How do you even begin to write music for something as devastating as the amputation scene in 127 Hours?
I actually had to watch it almost forty times. [After] the first four or five times, you start getting immune to it and start looking at how it affects you emotionally. Of course, every time you hear the bone-breaking sounds, you close your eyes and it almost feels like your bone is breaking.
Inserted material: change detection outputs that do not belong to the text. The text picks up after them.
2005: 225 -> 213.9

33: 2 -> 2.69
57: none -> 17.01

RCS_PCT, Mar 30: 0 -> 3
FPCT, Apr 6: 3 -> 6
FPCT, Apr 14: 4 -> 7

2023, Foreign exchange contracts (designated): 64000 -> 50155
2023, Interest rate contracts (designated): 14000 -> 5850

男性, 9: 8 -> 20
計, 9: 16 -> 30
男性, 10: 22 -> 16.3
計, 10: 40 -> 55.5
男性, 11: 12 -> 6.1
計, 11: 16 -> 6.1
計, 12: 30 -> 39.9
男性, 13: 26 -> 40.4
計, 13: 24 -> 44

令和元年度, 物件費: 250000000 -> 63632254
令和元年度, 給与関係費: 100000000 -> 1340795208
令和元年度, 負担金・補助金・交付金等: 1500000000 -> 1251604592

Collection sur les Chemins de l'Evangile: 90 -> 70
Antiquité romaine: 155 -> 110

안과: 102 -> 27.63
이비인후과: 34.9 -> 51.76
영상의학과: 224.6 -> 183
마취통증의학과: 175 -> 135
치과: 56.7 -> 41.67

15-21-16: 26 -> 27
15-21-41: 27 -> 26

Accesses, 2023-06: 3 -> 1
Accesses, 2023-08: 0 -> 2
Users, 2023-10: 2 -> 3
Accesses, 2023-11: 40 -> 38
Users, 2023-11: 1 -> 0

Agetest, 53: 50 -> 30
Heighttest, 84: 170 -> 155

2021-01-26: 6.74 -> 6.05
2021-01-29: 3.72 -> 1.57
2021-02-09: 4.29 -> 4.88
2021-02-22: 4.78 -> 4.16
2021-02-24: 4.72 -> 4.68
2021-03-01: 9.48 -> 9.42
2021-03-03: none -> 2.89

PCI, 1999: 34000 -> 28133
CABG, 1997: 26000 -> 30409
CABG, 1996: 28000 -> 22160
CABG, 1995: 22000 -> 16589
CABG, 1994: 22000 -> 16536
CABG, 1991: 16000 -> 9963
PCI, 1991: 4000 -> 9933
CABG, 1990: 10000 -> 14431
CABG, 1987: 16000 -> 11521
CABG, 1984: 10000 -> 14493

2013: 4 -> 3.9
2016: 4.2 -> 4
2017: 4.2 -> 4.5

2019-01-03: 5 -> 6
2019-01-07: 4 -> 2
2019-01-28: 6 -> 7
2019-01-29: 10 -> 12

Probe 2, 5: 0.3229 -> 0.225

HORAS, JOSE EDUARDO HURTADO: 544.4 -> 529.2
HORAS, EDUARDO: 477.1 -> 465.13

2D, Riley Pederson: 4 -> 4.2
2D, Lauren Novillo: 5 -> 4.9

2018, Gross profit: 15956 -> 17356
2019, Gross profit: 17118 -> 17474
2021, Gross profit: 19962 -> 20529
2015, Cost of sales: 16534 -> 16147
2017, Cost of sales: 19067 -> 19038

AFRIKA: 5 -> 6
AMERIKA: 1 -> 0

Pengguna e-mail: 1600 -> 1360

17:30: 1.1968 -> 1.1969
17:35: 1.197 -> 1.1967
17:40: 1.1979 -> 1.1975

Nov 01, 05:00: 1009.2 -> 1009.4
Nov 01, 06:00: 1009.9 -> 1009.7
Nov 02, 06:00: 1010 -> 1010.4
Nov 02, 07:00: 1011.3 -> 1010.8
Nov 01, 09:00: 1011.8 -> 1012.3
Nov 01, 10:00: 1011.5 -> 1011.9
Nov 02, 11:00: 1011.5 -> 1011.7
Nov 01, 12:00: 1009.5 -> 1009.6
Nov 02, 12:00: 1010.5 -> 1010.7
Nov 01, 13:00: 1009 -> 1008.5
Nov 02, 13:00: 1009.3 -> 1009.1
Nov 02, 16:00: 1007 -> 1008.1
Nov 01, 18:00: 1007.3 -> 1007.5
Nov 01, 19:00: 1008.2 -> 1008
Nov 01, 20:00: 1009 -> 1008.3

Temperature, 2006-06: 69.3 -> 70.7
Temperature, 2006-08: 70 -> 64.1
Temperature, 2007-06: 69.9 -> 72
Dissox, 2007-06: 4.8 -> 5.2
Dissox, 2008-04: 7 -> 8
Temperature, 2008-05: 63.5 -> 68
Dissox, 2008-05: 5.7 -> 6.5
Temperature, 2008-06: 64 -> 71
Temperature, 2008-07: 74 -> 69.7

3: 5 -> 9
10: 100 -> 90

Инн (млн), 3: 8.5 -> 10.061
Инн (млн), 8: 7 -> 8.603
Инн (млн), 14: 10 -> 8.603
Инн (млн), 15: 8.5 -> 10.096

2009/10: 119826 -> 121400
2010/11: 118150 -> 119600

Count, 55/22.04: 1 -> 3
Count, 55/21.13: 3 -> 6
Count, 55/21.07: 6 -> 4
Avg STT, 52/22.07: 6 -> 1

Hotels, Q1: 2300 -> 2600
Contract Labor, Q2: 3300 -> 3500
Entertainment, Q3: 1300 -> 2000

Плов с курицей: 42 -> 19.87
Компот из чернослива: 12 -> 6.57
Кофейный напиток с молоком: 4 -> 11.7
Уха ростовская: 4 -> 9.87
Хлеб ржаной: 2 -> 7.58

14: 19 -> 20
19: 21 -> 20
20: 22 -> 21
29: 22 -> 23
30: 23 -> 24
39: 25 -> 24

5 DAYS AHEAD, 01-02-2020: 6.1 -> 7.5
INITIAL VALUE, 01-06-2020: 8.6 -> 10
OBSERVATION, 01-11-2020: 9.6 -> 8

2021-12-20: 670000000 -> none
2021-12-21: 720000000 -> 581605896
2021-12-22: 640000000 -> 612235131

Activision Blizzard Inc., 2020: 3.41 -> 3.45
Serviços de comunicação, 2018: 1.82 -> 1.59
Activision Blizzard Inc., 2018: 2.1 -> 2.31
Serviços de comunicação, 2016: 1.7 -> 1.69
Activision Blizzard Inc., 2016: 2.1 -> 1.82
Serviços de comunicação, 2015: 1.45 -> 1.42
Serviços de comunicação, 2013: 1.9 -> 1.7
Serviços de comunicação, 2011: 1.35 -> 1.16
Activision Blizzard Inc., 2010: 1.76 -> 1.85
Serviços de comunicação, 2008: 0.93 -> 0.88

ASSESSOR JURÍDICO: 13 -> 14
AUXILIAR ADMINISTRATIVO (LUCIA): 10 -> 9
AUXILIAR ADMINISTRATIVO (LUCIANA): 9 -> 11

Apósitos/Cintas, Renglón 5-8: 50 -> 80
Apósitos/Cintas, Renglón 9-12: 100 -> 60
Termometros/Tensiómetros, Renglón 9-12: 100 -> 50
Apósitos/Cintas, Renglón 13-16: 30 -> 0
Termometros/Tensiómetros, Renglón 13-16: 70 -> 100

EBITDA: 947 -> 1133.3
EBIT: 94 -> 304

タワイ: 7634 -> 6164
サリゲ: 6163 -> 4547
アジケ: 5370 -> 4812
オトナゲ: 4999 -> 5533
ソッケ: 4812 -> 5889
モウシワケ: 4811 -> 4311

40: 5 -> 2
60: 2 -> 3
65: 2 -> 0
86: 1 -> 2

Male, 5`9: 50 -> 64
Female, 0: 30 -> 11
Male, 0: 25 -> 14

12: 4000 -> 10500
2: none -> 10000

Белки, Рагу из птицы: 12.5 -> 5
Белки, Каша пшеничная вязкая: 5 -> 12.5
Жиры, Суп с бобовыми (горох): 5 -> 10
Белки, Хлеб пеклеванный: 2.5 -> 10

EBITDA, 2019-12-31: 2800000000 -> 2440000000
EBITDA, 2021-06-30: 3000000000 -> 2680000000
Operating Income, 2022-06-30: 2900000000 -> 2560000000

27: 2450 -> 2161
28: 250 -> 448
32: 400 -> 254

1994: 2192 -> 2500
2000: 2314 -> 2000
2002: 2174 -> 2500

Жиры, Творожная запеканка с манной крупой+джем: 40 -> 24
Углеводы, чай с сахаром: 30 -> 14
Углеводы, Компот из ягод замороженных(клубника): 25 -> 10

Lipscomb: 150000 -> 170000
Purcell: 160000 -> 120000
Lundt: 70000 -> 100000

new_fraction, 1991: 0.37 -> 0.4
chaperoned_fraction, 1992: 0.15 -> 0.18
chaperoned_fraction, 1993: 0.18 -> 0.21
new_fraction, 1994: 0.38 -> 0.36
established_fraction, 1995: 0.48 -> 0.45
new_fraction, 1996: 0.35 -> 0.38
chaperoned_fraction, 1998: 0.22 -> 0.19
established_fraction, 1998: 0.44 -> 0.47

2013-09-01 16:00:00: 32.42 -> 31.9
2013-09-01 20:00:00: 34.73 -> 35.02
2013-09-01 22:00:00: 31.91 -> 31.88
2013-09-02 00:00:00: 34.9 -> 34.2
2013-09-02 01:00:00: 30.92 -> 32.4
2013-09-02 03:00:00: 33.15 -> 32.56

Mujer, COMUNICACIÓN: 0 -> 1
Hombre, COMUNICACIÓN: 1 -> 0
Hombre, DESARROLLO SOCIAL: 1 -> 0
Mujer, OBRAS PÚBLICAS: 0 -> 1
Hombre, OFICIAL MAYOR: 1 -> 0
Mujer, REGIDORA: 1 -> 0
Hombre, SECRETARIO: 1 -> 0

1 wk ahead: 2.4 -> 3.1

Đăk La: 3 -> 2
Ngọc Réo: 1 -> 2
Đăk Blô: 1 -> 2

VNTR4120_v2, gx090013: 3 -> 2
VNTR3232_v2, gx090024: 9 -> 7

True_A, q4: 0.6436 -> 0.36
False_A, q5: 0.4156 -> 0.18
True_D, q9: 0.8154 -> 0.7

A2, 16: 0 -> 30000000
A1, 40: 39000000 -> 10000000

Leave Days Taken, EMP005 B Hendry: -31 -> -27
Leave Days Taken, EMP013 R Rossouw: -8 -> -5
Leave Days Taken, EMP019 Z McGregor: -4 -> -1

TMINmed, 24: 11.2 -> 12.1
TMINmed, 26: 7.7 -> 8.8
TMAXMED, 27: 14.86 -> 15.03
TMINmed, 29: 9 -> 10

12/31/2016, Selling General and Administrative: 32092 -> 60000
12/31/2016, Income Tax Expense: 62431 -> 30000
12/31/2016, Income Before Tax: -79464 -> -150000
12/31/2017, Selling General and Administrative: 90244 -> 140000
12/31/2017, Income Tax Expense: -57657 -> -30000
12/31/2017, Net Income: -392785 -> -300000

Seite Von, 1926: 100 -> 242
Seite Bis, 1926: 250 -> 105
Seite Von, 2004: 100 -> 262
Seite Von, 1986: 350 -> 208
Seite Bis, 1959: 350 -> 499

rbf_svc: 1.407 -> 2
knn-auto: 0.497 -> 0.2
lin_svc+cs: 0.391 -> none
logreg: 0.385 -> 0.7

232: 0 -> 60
Metaphorically, I feel, every one of us has in life a choice that sometimes comes to that level [so] you want to capture that feeling…. When you look at the whole movie, what it stands for, what it conveys, [that scene] is just a tiny part of it — which is a very important part — because the movie is so brilliantly done by Danny.
Because there’s just one person shown in most of the film and because there’s such little dialogue, did you feel a greater responsibility in driving the story and developing the characters through music?
It was scary when you just realize that there’s nothing else in the movie. Usually, it tends to [come from] great acting, but [here] it was all about scoring, silence, sound effects, and textures. It is so precious, such a great platform for any composer to do music for a movie like this because it is heard, it is felt, and it has to do its job. In this case, we were careful, but we enjoyed it.
The music of Slumdog Millionaire was so defined by the culture of Mumbai. For this film, did you feel similar cultural constraints? Was it a challenge trying to capture the landscape of Utah or America?
The whole world has become multi-cultural. I’m from India but I’ve been watching Hollywood films for the past thirty, thirty-five years.